Molecular pharmacokinetic mechanism of quercetin-encapsulated polymeric micelles in alleviating cisplatin-induced nephrotoxicity and enhancing antineoplastic effects

Tangna Hao; Xiaokui Huo; Zhen Li; Changyuan Wang; Sha Wu; Anni Song; Fengyu Zhang; Kexin Liu

doi:10.3389/fphar.2025.1590688

Molecular pharmacokinetic mechanism of quercetin-encapsulated polymeric micelles in alleviating cisplatin-induced nephrotoxicity and enhancing antineoplastic effects

Front Pharmacol. 2025 Jun 9:16:1590688. doi: 10.3389/fphar.2025.1590688. eCollection 2025.

Authors

Tangna Hao^{1

2

3}, Xiaokui Huo⁴, Zhen Li⁵, Changyuan Wang^{2

6}, Sha Wu³, Anni Song³, Fengyu Zhang³, Kexin Liu^{1

2

6}

Affiliations

¹ Institute of Integrative Medicine, Dalian Medical University, Dalian, China.
² Provincial Key Laboratory for Pharmacokinetics and Transport, Liaoning Dalian Medical University, Dalian, China.
³ Department of Pharmacy, The Second Affiliated Hospital of Dalian Medical University, Dalian, China.
⁴ Pharmaceutical Research Center, Second Affiliated Hospital, Dalian Medical University, Dalian, China.
⁵ College of Pharmacy, Dalian Medical University, Dalian, China.
⁶ Department of Clinical Pharmacology, College of Pharmacy, Dalian Medical University, Dalian, China.

Abstract

Introduction: Cisplatin (DDP), a platinum-based chemotherapy drug, shows broad antineoplastic activity, however, its clinical use is limited by dose-dependent nephrotoxicity, a major challenge in cancer therapy. The purpose of this study was to investigate the mechanism by which quercetin-polyethylene glycol-polycaprolactone (Que-PEG-PCL) micelles simultaneously enhance the cytotoxicity of DDP against cancer cells and reduce its nephrotoxicity.

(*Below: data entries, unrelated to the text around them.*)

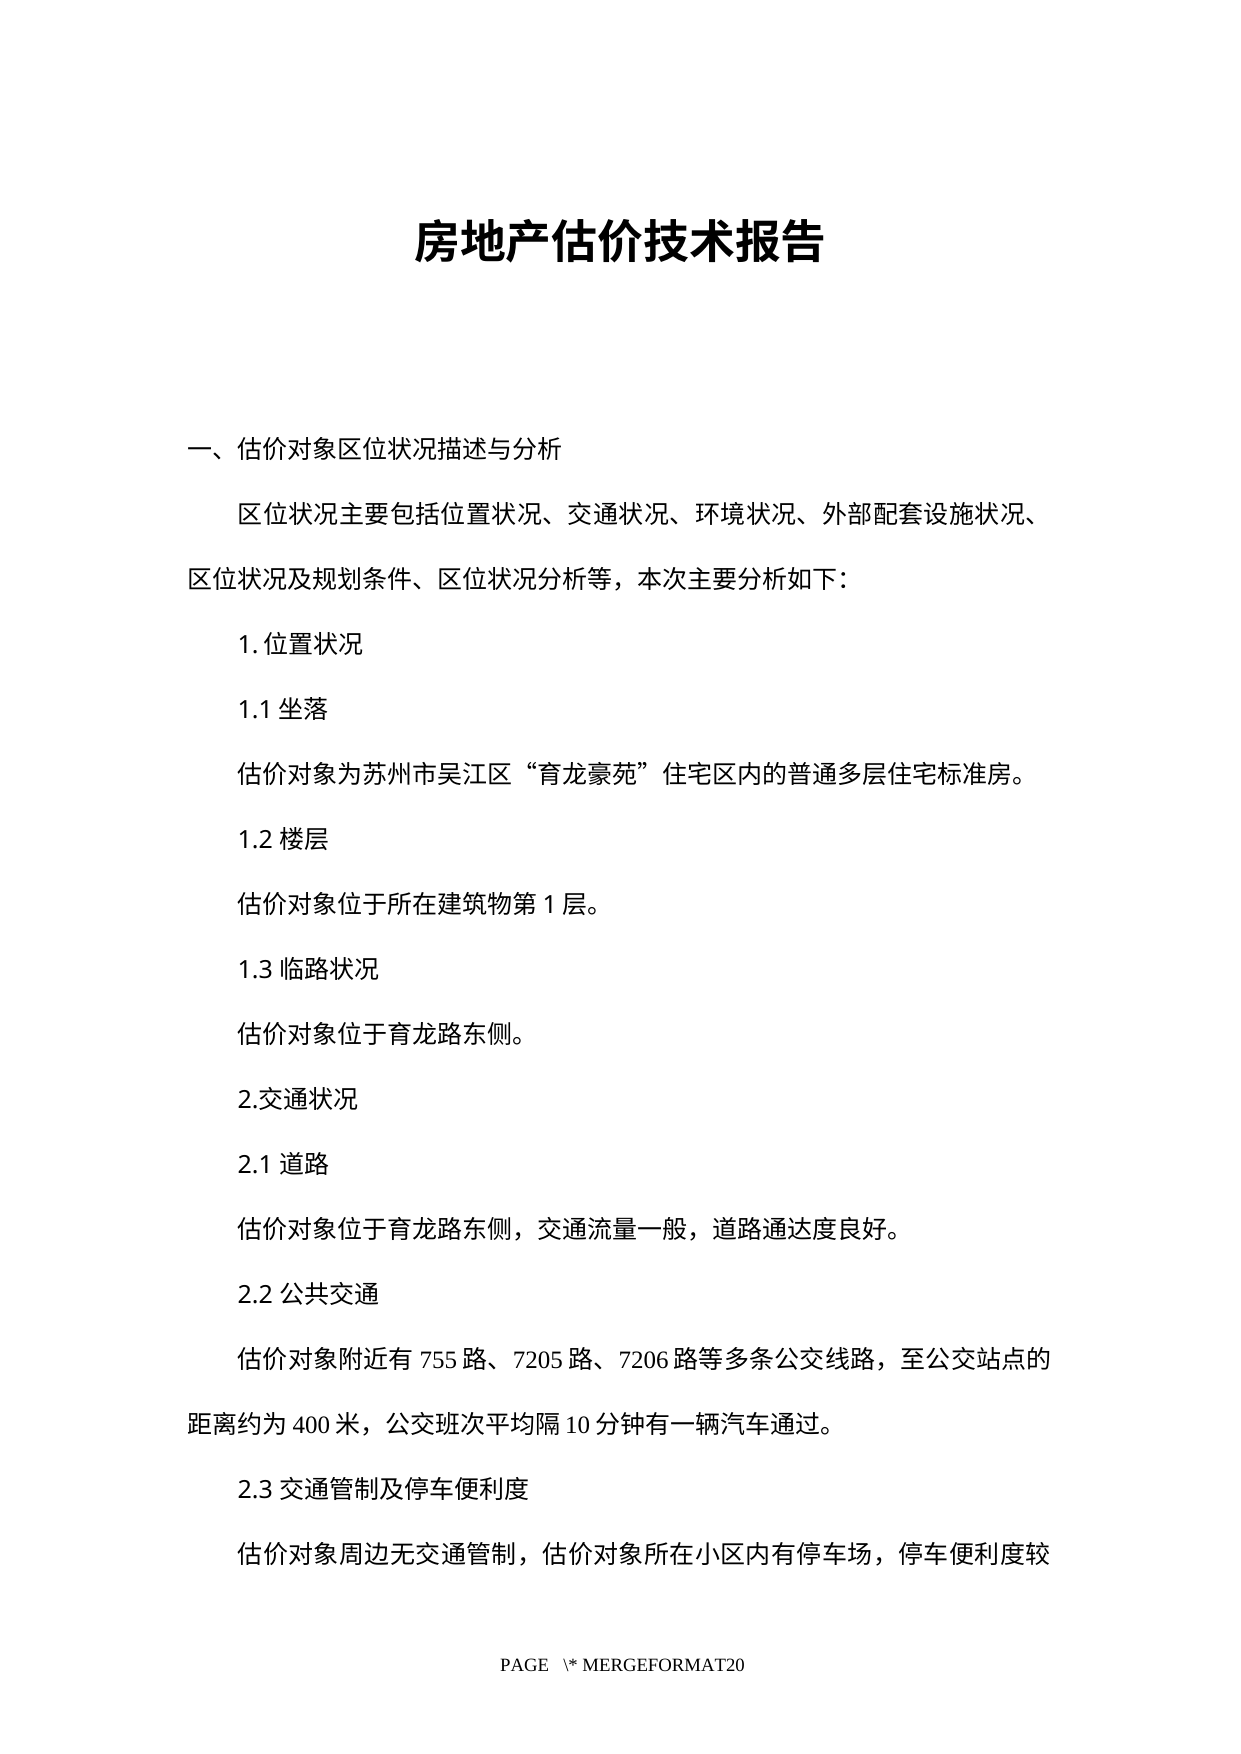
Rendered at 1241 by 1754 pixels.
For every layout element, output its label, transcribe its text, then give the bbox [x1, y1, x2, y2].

text 估价对象位于育龙路东侧。 [187, 1000, 1053, 1065]
text 1.3 临路状况 [187, 935, 1053, 1000]
text 2.2 公共交通 [187, 1260, 1053, 1325]
text 2.1 道路 [187, 1130, 1053, 1195]
subtitle 房地产估价技术报告 [187, 190, 1053, 287]
text 一、估价对象区位状况描述与分析 [187, 415, 1053, 480]
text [187, 1520, 1053, 1585]
text 估价对象为苏州市吴江区“育龙豪苑”住宅区内的普通多层住宅标准房。 [187, 740, 1053, 805]
text 估价对象附近有755路、7205路、7206路等多条公交线路，至公交站点的距离约为400米，公交班次平均隔10分钟有一辆汽车通过。 [187, 1325, 1053, 1455]
text 估价对象位于所在建筑物第1层。 [187, 870, 1053, 935]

Methods: Rodent models and HEK293 cells were used to evaluate the renoprotective effects of Que-PEG-PCL micelles. Pharmacokinetics focused on OCT2-mediated renal DDP disposition. Antitumor activity was assessed in CT26 cells and syngeneic tumors. Key assessments included oxidative stress, apoptosis, renal markers, and histopathology.

Results: Que-PEG-PCL reduced DDP-induced nephrotoxicity, lowering creatinine and BUN to 42% and 38%. It also reduced oxidative stress and improved antioxidant activity. DDP plasma exposure increased to 323%, with renal clearance reduced to 14%, due to OCT2 inhibition. In a CT26 syngeneic model, combination therapy inhibited tumor volume by 84% compared to control group.

Discussion: Que-PEG-PCL enhanced DDP's therapeutic window by limiting renal accumulation and promoting tumor cell apoptosis. This dual-action strategy provides a novel approach for improving the clinical efficacy of DDP-based cancer therapy.

Keywords: antitumor potency; cisplatin; nephrotoxicity; polymeric micelles; quercetin.